[[ SOURCE DATA open ]]

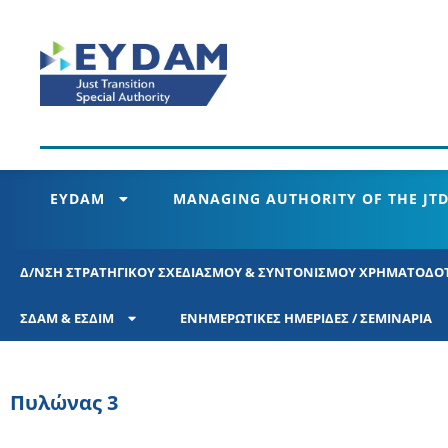
EYDAM
MANAGING AUTHORITY OF THE JTD
Δ/ΝΣΗ ΣΤΡΑΤΗΓΙΚΟΥ ΣΧΕΔΙΑΣΜΟΥ &​ ΣΥΝΤΟΝΙΣΜΟΥ ΧΡΗΜΑΤΟΔΟ
ΣΔΑΜ & ΕΣΔΙΜ
ΕΝΗΜΕΡΩΤΙΚΕΣ ΗΜΕΡΙΔΕΣ / ΣΕΜΙΝΑΡΙΑ
Πυλώνας 3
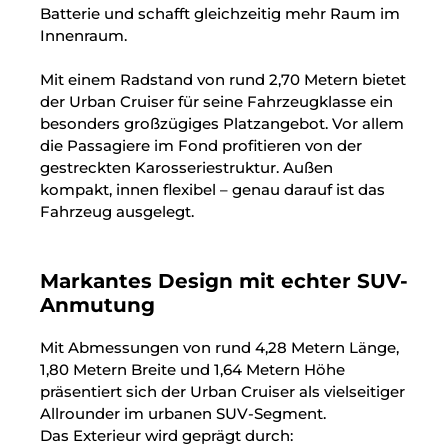
Batterie und schafft gleichzeitig mehr Raum im
Innenraum.
Mit einem Radstand von rund 2,70 Metern bietet
der Urban Cruiser für seine Fahrzeugklasse ein
besonders großzügiges Platzangebot. Vor allem
die Passagiere im Fond profitieren von der
gestreckten Karosseriestruktur. Außen
kompakt, innen flexibel – genau darauf ist das
Fahrzeug ausgelegt.
Markantes Design mit echter SUV-
Anmutung
Mit Abmessungen von rund 4,28 Metern Länge,
1,80 Metern Breite und 1,64 Metern Höhe
präsentiert sich der Urban Cruiser als vielseitiger
Allrounder im urbanen SUV-Segment.
Das Exterieur wird geprägt durch:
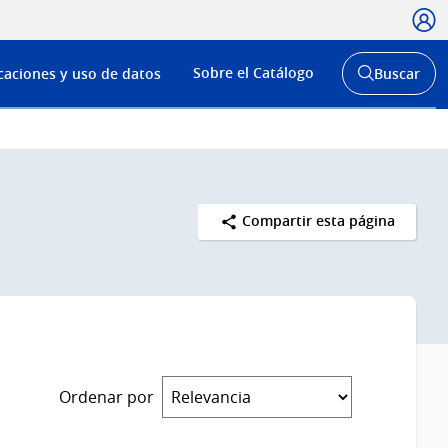
Usua
Menú
Sobre el Catálogo
caciones y uso de datos
Buscar
de
Abrir
buscador
navega
y
Compartir esta página
Ordenar por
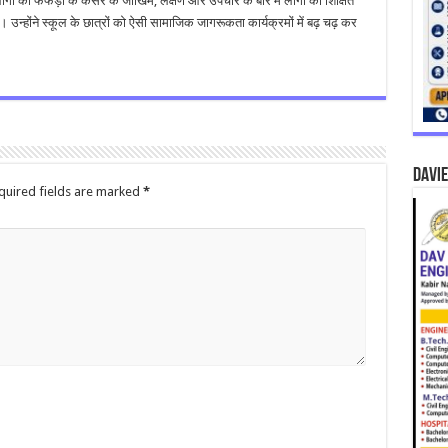
ोगों को फेफड़ों के कैंसर के जोखिम, लक्षण और उपचार के बारे में लोगो को शिक्षित
उन्होंने स्कूल के छात्रों को ऐसी सामाजिक जागरूकता कार्यक्रमों में बढ़ चढ़ कर
DAVIE
quired fields are marked
*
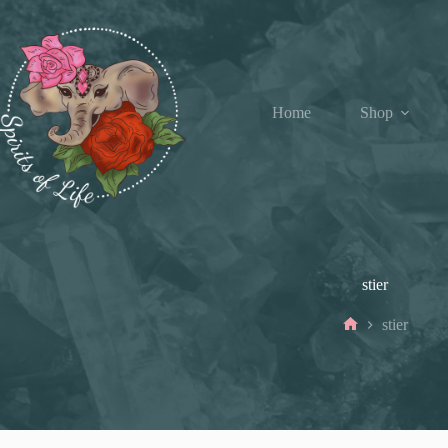
Ga
naar
de
inhoud
Home
Shop
stier
stier
Home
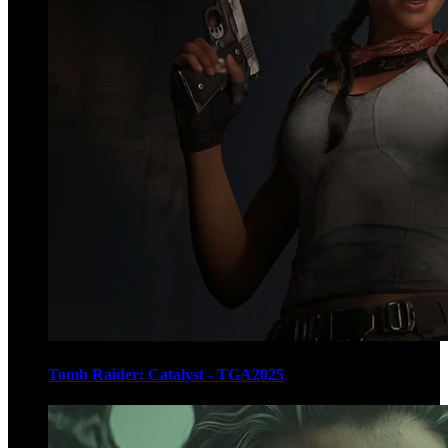
Tomb Raider: Catalyst - TGA2025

[[ SOURCE DATA closed ]]

**THE PROBLEM**:
Reproduce the listing above with "Home" replaced by "Start" and everything else left unchanged. Omit the pictures from your answer.

**ANSWER TO THE PROBLEM**:
EYDAM
MANAGING AUTHORITY OF THE JTD
Δ/ΝΣΗ ΣΤΡΑΤΗΓΙΚΟΥ ΣΧΕΔΙΑΣΜΟΥ &​ ΣΥΝΤΟΝΙΣΜΟΥ ΧΡΗΜΑΤΟΔΟ
ΣΔΑΜ & ΕΣΔΙΜ
ΕΝΗΜΕΡΩΤΙΚΕΣ ΗΜΕΡΙΔΕΣ / ΣΕΜΙΝΑΡΙΑ
Πυλώνας 3
Batterie und schafft gleichzeitig mehr Raum im
Innenraum.
Mit einem Radstand von rund 2,70 Metern bietet
der Urban Cruiser für seine Fahrzeugklasse ein
besonders großzügiges Platzangebot. Vor allem
die Passagiere im Fond profitieren von der
gestreckten Karosseriestruktur. Außen
kompakt, innen flexibel – genau darauf ist das
Fahrzeug ausgelegt.
Markantes Design mit echter SUV-
Anmutung
Mit Abmessungen von rund 4,28 Metern Länge,
1,80 Metern Breite und 1,64 Metern Höhe
präsentiert sich der Urban Cruiser als vielseitiger
Allrounder im urbanen SUV-Segment.
Das Exterieur wird geprägt durch:
Usua
Menú
Sobre el Catálogo
caciones y uso de datos
Buscar
de
Abrir
buscador
navega
y
Compartir esta página
Ordenar por
ोगों को फेफड़ों के कैंसर के जोखिम, लक्षण और उपचार के बारे में लोगो को शिक्षित
उन्होंने स्कूल के छात्रों को ऐसी सामाजिक जागरूकता कार्यक्रमों में बढ़ चढ़ कर
DAVIE
quired fields are marked
*
Ga
naar
de
inhoud
Start
Shop
stier
stier
Start
Tomb Raider: Catalyst - TGA2025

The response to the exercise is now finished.